_Problem_: Images should be omitted while the rest of the data is duplicated exactly.

_Provided material_:
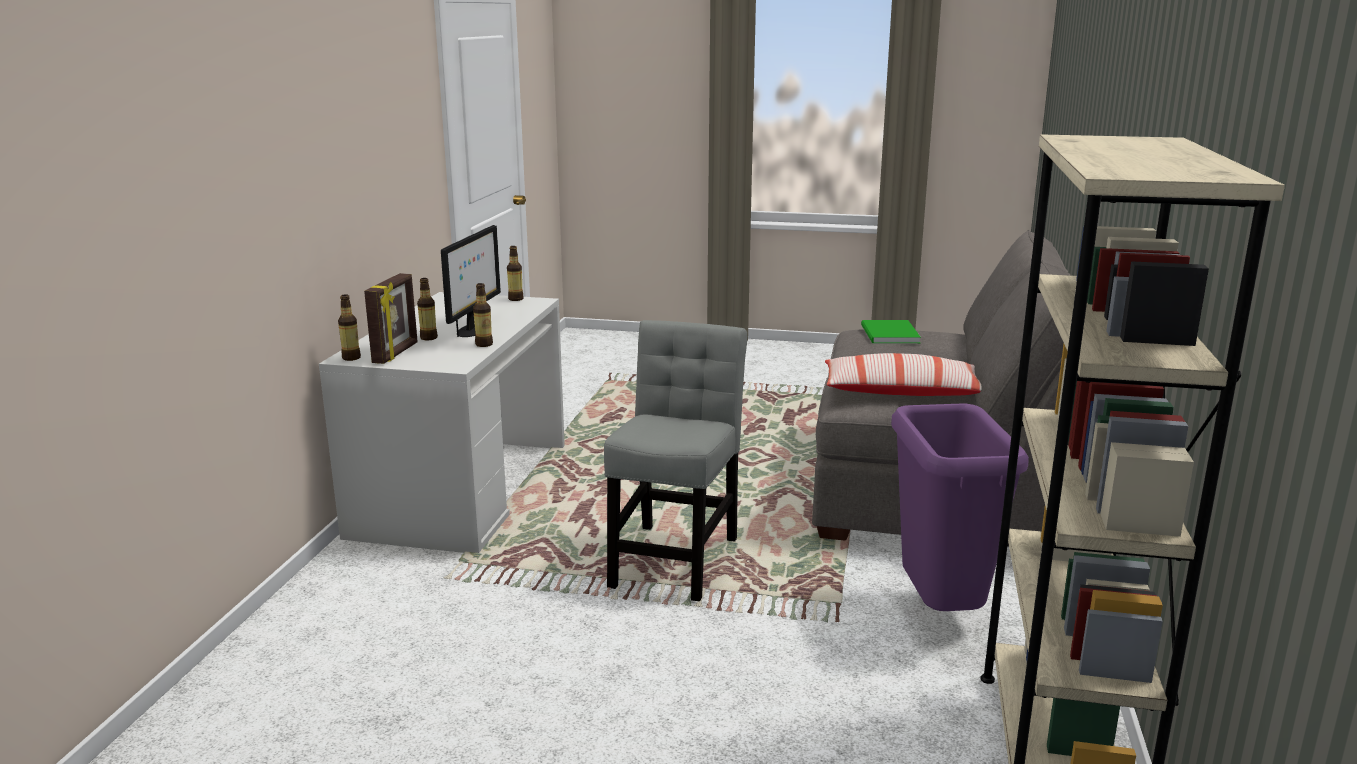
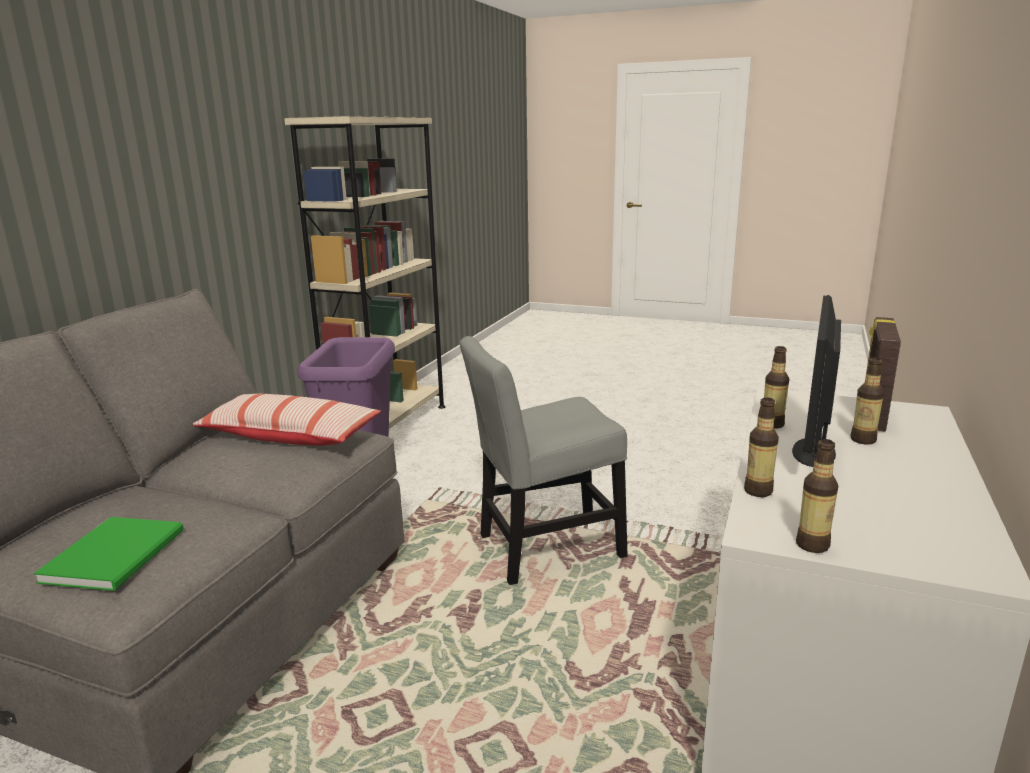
camera: 170 degrees left, 0 degrees up
bottle [338,294,361,361] -> bottle moved to [744,397,779,497]
grey chair [604,320,747,601] -> grey chair turned 45 degrees clockwise [460,336,628,585]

_Solution for this exercise_:
camera: 170 degrees left, 0 degrees up
bottle [338,294,361,361] -> bottle moved to [744,397,779,497]
grey chair [604,320,747,601] -> grey chair turned 45 degrees clockwise [460,336,628,585]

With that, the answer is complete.